I was struck by the absence of Italians in the restaurants and tourist attractions of Florence, Venice and Lake Como in Italy.  Americans were common, and there were large numbers of Asians (primarily Chinese) and Arabs.  The ethnic profile was clear testimony to how the flow of wealth has changed in recent years.  Hotel and restaurant employees commented that most locals could no longer afford such expenses.  European economic problems are worsening.

Train travel through the Swiss Alps affords passengers an exquisitely beautiful panorama.

Paris remains the most beautiful city in the world with endless history, variety and enjoyable restaurants.  Through the good auspices of a close family friend, our traveling party of four experienced a delightful picnic that began in a village square outdoor market about an hour and a half drive from Paris.
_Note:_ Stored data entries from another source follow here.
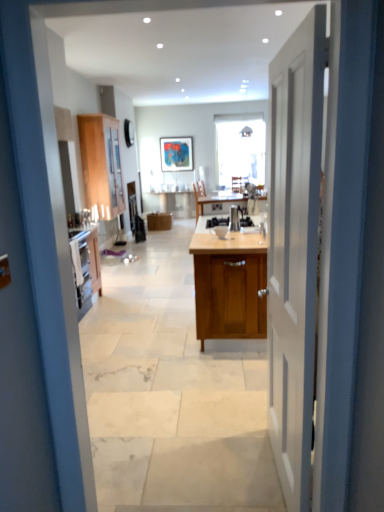
Question: Does point (87, 126) appear closer or farther from the camera than point (152, 224)?

Choices:
 (A) closer
 (B) farther

Answer: (A)

Question: Based on their sizes in the image, would you say wooden cabinet at left, the first cabinetry from the left, is bigger or smaller than wooden cabinet at center, the 1th cabinetry viewed from the back?

Choices:
 (A) small
 (B) big

Answer: (B)

Question: Which object is positioned closest to the wooden cabinet at center, the second cabinetry when ordered from left to right?

Choices:
 (A) white wooden door at center
 (B) satin silver kettle at center
 (C) wooden chair at center
 (D) wooden cabinet at center
 (E) wooden cabinet at left, the first cabinetry from the left

Answer: (C)

Question: Based on their relative distances, which object is farther from the wooden chair at center?

Choices:
 (A) wooden cabinet at center, the second cabinetry when ordered from left to right
 (B) wooden cabinet at center, the 3th cabinetry viewed from the back
 (C) white wooden door at center
 (D) satin silver kettle at center
 (E) wooden cabinet at left, the first cabinetry from the left

Answer: (C)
It concluded with a guided tour of private caves outside Vailly, which were protective homes for months for U.S. troops during World War I.  Battlefields that looked like moonscapes nearly 100 years ago now are covered by well-manicured farms.

My only regret about Paris in the 21st century is the absence of fresh bakery smells that used to permeate the early morning air decades ago.  I suspect that the baking today is largely done in suburbs, with the still delicious goods being trucked into the city.

Upon arrival home this week, financial news remained essentially the same as when we left.  Most economic conditions around the world continue to deteriorate, and central bankers continue to pledge increasing amounts of rescue money.  We’ve reached the ironic situation in which bad economic news is considered positive for equity markets, because it increases the probability of additional stimulus.  Yesterday’s Financial Times reported that a major U.S. brokerage firm and investment manager has increased its exposure to equities, investment grade corporate bonds, high-yield bonds, emerging market bonds and commodities because of its expectation of “robust” central bank efforts.

So far, investors are concentrating on the promise of more stimulus rather than on the deteriorating fundamentals that are motivating central bankers to assume the risks of extraordinarily loose monetary policies. While central bankers are winning in this cycle, each new rescue effort increases the long-term risks.  No one knows when investor confidence in central planners will disappear.